**Available records**

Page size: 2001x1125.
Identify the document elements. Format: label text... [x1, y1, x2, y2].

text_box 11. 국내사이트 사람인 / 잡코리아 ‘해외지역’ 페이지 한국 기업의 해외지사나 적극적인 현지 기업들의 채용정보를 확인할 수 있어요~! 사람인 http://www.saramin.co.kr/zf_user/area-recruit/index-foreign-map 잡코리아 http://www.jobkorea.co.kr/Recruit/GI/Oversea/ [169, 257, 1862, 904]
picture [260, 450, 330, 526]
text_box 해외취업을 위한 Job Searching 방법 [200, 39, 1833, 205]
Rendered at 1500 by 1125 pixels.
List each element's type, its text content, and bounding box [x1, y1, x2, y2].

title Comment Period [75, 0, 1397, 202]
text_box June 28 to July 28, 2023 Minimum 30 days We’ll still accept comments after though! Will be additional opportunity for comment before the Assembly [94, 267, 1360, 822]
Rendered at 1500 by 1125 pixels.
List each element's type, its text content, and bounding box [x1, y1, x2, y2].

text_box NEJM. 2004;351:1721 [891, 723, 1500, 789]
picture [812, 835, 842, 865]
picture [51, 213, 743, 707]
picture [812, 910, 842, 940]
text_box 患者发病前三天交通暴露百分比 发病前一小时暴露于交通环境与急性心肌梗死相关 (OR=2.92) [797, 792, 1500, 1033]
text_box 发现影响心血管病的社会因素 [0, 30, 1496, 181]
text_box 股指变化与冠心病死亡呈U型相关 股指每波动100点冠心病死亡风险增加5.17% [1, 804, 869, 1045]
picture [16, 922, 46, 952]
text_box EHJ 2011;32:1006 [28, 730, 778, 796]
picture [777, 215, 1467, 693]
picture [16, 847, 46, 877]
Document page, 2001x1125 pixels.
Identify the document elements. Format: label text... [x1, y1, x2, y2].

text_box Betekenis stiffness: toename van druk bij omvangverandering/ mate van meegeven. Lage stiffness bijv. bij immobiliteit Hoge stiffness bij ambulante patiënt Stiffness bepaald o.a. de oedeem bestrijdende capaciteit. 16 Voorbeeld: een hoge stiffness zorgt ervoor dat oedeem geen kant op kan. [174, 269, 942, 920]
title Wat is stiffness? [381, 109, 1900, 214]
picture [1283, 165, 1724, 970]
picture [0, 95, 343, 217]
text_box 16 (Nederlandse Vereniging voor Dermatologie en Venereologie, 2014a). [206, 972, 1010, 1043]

**Required action**
Everything from the line with "Document page, 2001x1125 pixels." down to the last line of the data above should be returned exactly, with both ends kept and nothing added.

**Your response**
Document page, 2001x1125 pixels.
Identify the document elements. Format: label text... [x1, y1, x2, y2].

text_box Betekenis stiffness: toename van druk bij omvangverandering/ mate van meegeven. Lage stiffness bijv. bij immobiliteit Hoge stiffness bij ambulante patiënt Stiffness bepaald o.a. de oedeem bestrijdende capaciteit. 16 Voorbeeld: een hoge stiffness zorgt ervoor dat oedeem geen kant op kan. [174, 269, 942, 920]
title Wat is stiffness? [381, 109, 1900, 214]
picture [1283, 165, 1724, 970]
picture [0, 95, 343, 217]
text_box 16 (Nederlandse Vereniging voor Dermatologie en Venereologie, 2014a). [206, 972, 1010, 1043]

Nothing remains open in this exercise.